* [The data]

* * * * * * * * *

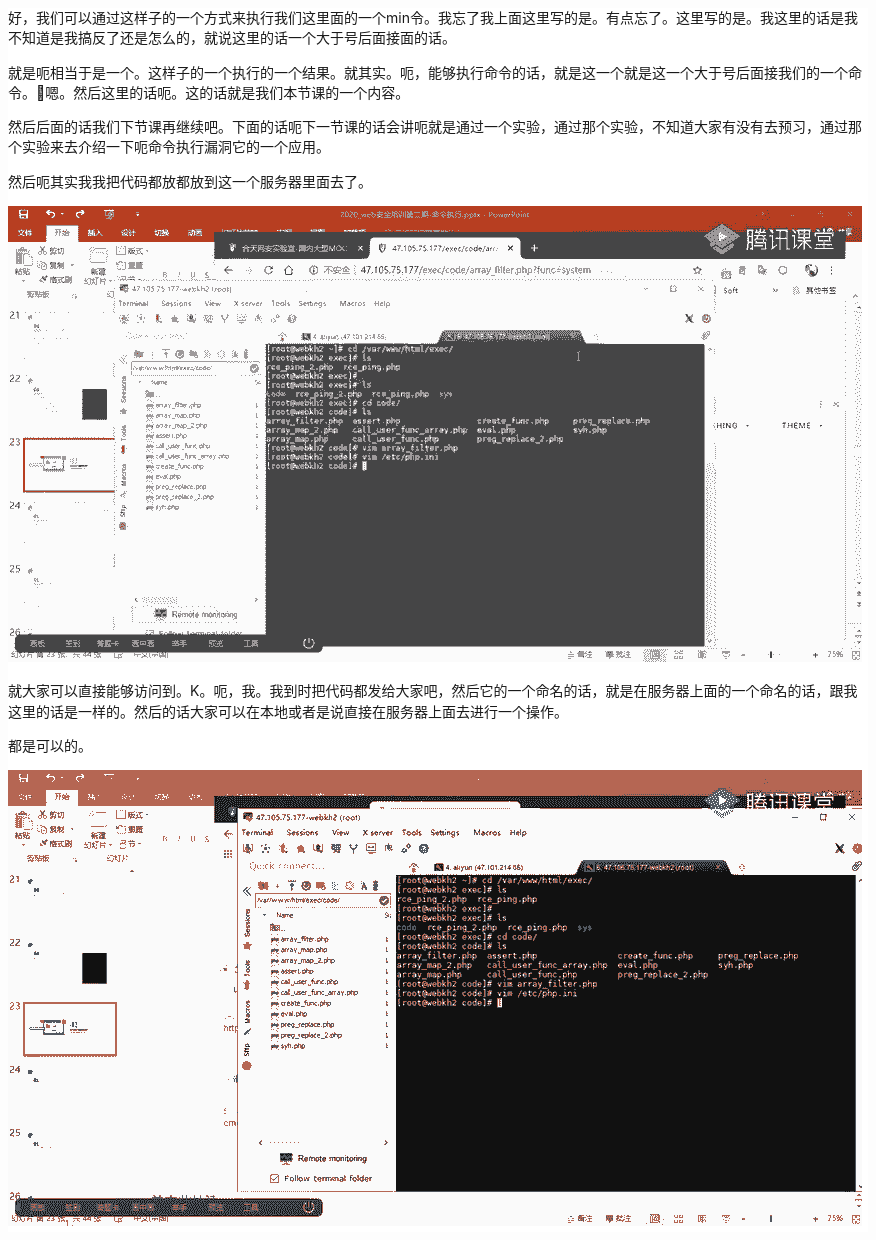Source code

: 好，我们可以通过这样子的一个方式来执行我们这里面的一个min令。我忘了我上面这里写的是。有点忘了。这里写的是。我这里的话是我不知道是我搞反了还是怎么的，就说这里的话一个大于号后面接面的话。

就是呃相当于是一个。这样子的一个执行的一个结果。就其实。呃，能够执行命令的话，就是这一个就是这一个大于号后面接我们的一个命令。🤧嗯。然后这里的话呃。这的话就是我们本节课的一个内容。

然后后面的话我们下节课再继续吧。下面的话呃下一节课的话会讲呃就是通过一个实验，通过那个实验，不知道大家有没有去预习，通过那个实验来去介绍一下呃命令执行漏洞它的一个应用。

然后呃其实我我把代码都放都放到这一个服务器里面去了。

![](img/961dcdb42817b6f3cf6036b20679e3ce_134.png)

就大家可以直接能够访问到。K。呃，我。我到时把代码都发给大家吧，然后它的一个命名的话，就是在服务器上面的一个命名的话，跟我这里的话是一样的。然后的话大家可以在本地或者是说直接在服务器上面去进行一个操作。

都是可以的。

![](img/961dcdb42817b6f3cf6036b20679e3ce_136.png)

* * * * * * * * *

* [Required work]
The answer is the line with "就是呃相当于是一个。这样子的" plus every line after it, printed exactly as they appear above.

* [Expected answer]
就是呃相当于是一个。这样子的一个执行的一个结果。就其实。呃，能够执行命令的话，就是这一个就是这一个大于号后面接我们的一个命令。🤧嗯。然后这里的话呃。这的话就是我们本节课的一个内容。

然后后面的话我们下节课再继续吧。下面的话呃下一节课的话会讲呃就是通过一个实验，通过那个实验，不知道大家有没有去预习，通过那个实验来去介绍一下呃命令执行漏洞它的一个应用。

然后呃其实我我把代码都放都放到这一个服务器里面去了。

![](img/961dcdb42817b6f3cf6036b20679e3ce_134.png)

就大家可以直接能够访问到。K。呃，我。我到时把代码都发给大家吧，然后它的一个命名的话，就是在服务器上面的一个命名的话，跟我这里的话是一样的。然后的话大家可以在本地或者是说直接在服务器上面去进行一个操作。

都是可以的。

![](img/961dcdb42817b6f3cf6036b20679e3ce_136.png)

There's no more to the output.